• _BRIEF_
In the records below, the line with "El programa deberá" opens the range and the line with "Compare la complejidad" closes it; print that range exactly and nothing else.

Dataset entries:
--- START ---

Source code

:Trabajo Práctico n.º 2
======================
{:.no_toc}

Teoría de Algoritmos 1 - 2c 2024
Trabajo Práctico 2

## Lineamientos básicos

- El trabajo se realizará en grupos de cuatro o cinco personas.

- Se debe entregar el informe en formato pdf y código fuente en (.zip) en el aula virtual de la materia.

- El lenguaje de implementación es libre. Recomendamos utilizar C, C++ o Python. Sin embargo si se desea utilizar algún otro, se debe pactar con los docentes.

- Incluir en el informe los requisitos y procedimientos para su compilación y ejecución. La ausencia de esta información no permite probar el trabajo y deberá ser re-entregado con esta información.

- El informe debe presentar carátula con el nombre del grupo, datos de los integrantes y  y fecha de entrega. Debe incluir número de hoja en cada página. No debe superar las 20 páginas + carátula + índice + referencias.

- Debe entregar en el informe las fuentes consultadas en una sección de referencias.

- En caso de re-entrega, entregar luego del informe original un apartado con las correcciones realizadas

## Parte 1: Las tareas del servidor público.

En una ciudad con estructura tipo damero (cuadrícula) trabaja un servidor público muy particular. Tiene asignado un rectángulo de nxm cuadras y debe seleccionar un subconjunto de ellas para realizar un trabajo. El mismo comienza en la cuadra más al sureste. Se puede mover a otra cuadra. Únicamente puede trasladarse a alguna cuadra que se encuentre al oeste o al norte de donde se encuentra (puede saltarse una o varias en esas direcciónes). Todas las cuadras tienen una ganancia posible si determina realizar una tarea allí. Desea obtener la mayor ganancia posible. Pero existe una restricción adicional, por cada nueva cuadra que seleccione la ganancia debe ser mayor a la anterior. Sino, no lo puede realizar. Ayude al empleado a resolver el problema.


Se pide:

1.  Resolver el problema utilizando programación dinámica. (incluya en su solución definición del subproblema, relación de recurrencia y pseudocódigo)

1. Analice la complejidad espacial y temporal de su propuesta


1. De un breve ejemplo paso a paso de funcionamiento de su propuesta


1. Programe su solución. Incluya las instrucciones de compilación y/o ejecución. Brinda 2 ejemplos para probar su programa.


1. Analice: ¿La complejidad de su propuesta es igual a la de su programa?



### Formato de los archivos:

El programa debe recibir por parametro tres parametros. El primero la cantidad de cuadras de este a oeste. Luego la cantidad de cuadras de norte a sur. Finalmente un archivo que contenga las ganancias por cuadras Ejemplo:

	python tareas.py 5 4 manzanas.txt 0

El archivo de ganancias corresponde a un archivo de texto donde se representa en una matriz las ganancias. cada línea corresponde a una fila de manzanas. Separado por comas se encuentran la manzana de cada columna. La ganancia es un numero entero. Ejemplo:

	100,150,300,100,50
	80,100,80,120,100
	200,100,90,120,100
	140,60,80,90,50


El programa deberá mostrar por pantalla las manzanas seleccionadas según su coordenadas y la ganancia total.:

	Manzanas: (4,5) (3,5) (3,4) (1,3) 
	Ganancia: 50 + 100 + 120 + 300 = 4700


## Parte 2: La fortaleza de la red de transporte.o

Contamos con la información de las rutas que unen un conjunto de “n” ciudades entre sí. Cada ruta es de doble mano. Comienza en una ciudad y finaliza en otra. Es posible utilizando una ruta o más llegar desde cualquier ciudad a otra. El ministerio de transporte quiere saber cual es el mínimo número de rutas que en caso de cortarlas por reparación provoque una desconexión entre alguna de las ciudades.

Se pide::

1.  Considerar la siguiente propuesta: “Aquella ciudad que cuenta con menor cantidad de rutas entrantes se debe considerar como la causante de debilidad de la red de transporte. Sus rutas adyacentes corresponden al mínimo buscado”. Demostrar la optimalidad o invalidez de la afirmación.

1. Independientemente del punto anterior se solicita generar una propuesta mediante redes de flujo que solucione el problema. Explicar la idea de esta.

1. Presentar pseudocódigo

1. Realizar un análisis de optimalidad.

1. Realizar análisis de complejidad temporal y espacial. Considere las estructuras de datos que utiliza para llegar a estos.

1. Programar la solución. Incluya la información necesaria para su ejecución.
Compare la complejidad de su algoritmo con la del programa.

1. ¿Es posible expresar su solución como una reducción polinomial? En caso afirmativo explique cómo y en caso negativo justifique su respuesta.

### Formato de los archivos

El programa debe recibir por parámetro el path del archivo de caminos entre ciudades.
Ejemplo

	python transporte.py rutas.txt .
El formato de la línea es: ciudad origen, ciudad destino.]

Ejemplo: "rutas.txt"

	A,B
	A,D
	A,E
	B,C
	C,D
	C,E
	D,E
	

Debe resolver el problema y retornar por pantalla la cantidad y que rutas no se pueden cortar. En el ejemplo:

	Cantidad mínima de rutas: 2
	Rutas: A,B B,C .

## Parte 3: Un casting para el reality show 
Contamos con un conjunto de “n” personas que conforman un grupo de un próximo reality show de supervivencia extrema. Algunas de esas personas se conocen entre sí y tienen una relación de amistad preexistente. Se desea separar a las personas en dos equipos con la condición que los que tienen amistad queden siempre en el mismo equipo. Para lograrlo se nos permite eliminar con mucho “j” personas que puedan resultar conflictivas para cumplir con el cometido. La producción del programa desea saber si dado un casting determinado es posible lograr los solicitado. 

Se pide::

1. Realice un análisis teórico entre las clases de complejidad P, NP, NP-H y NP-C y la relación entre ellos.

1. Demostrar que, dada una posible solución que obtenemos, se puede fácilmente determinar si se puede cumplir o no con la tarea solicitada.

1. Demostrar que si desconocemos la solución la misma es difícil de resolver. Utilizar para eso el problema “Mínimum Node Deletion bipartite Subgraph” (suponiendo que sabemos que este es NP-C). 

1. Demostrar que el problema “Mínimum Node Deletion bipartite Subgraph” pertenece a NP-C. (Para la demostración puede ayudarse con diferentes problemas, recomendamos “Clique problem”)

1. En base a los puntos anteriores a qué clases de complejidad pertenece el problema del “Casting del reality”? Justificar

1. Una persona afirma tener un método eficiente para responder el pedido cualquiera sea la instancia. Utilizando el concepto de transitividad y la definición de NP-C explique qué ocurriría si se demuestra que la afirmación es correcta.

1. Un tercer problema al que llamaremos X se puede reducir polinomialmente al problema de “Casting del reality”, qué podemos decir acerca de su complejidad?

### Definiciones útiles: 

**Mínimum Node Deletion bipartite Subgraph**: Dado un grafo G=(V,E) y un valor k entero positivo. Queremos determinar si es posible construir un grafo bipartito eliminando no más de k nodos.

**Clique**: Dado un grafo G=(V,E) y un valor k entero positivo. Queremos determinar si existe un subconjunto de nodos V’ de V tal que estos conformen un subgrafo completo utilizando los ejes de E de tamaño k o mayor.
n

--- END ---

• _RESPONSE BOX_
El programa deberá mostrar por pantalla las manzanas seleccionadas según su coordenadas y la ganancia total.:

	Manzanas: (4,5) (3,5) (3,4) (1,3) 
	Ganancia: 50 + 100 + 120 + 300 = 4700


## Parte 2: La fortaleza de la red de transporte.o

Contamos con la información de las rutas que unen un conjunto de “n” ciudades entre sí. Cada ruta es de doble mano. Comienza en una ciudad y finaliza en otra. Es posible utilizando una ruta o más llegar desde cualquier ciudad a otra. El ministerio de transporte quiere saber cual es el mínimo número de rutas que en caso de cortarlas por reparación provoque una desconexión entre alguna de las ciudades.

Se pide::

1.  Considerar la siguiente propuesta: “Aquella ciudad que cuenta con menor cantidad de rutas entrantes se debe considerar como la causante de debilidad de la red de transporte. Sus rutas adyacentes corresponden al mínimo buscado”. Demostrar la optimalidad o invalidez de la afirmación.

1. Independientemente del punto anterior se solicita generar una propuesta mediante redes de flujo que solucione el problema. Explicar la idea de esta.

1. Presentar pseudocódigo

1. Realizar un análisis de optimalidad.

1. Realizar análisis de complejidad temporal y espacial. Considere las estructuras de datos que utiliza para llegar a estos.

1. Programar la solución. Incluya la información necesaria para su ejecución.
Compare la complejidad de su algoritmo con la del programa.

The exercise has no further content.